But there was much, much more.
‘Sen. Ted Cruz (R-TX)’ :

“I pose to the senator from California [Sen. Diane Feinstein], would she deem it consistent with the Bill of Rights for Congress to engage in the same endeavor that we are contemplating doing with the Second Amendment in the context of the First or Fourth Amendment, namely, would she consider it constitutional for congress to specify that the first amendment shall apply only to the following books and shall not apply to the books that congress has deemed outside the protection of the Bill of Rights”?

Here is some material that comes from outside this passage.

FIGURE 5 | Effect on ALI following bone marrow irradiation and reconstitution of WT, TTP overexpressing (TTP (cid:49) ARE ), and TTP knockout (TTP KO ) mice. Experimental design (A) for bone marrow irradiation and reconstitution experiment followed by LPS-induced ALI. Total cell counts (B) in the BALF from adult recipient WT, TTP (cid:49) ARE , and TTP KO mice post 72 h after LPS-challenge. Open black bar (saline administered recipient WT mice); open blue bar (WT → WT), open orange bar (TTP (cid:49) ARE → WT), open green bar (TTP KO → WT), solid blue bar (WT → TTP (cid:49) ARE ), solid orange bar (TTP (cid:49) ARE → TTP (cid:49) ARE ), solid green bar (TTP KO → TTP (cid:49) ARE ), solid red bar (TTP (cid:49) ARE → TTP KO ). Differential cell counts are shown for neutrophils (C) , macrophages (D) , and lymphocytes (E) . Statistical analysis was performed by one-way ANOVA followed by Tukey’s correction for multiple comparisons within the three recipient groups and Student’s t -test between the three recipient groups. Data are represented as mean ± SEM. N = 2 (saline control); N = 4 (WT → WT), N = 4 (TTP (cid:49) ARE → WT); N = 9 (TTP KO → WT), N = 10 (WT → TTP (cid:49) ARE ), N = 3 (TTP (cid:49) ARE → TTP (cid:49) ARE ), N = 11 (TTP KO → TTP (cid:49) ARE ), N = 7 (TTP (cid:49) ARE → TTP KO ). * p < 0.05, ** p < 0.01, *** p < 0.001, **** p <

‘Sen. Charles Schumer (D-NY)’ :

“In reference to the question my colleague from Texas asked, would you limit books? Would you name specific books? Yeah. It’s constitutional within the ambit of the First Amendment to eliminate child pornography. And we have lots of laws that are very explicit about that. Very explicit. That are constitutional, that have been upheld as constitutional. Similarly, you can’t falsely scream fire in a crowded theater. Similarly, we have libel laws. Every one of these is an impingement on the sacred First Amendment, upheld as constitutional. There are reasonable limits on each amendment, and I think it is anomalous, to put it kindly, for either side to interpret one amendment so expansively and another amendment so narrowly that it just doesn’t add up because your interpretation of the Constitution should be consistent”.

‘Sen. Sheldon Whitehouse (D-RI)’ :

“It is hard to imagine that it would be a violation of the First Amendment for somebody to yell fire in a crowded theater but it’s not a violation of the Second Amendment to prevent somebody from bringing a hundred-round magazine into a crowded theater in a Aurora, Colorado”.

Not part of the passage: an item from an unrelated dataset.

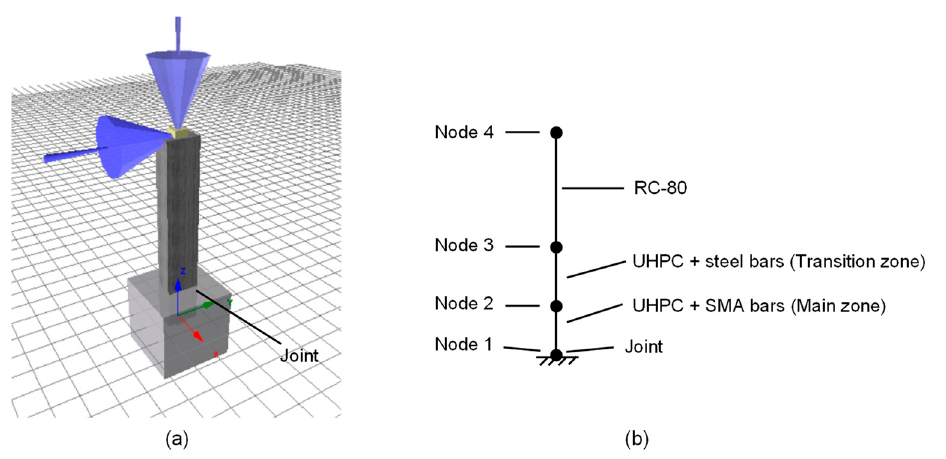
Figure 2. Numerical model: ( a ) equivalent cantilever column with the applied loads; ( b ) finite element discretization to model specimens 1–4.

‘Sen. Mike Lee (R-UT) made a different constitutional argument, noting “we’ve heard testimony there are some 4 million weapons” banned by the bill. He cited the U.S. Supreme Court’s 2008 opinion in D.C. v. Heller to assert that that 4 million weapons necessarily “qualifies as common use” as defined by the decision and “cannot be banned.”

‘While Justice Antonin Scalia’s majority opinion did strike down a ban on weapons in “common use,” he specifically stated that the Constitution allows bans on “dangerous and unusual” weapons. Lee failed to explain how the fact that manufacturers of “dangerous and unusual” weapons have manufactured so many has any bearing on whether are not they meet the definition of “in common use.”

‘Whitehouse lamented the “clear” intractable Republican opposition to the assault weapons ban and suggested that a separate vote on the high-capacity magazines element of the bill would have more success in passing the Senate. The Senate judiciary Committee has already approved measures to expand background checks and reduce gun trafficking, but they all face significant obstacles in both the full Senate and the House’.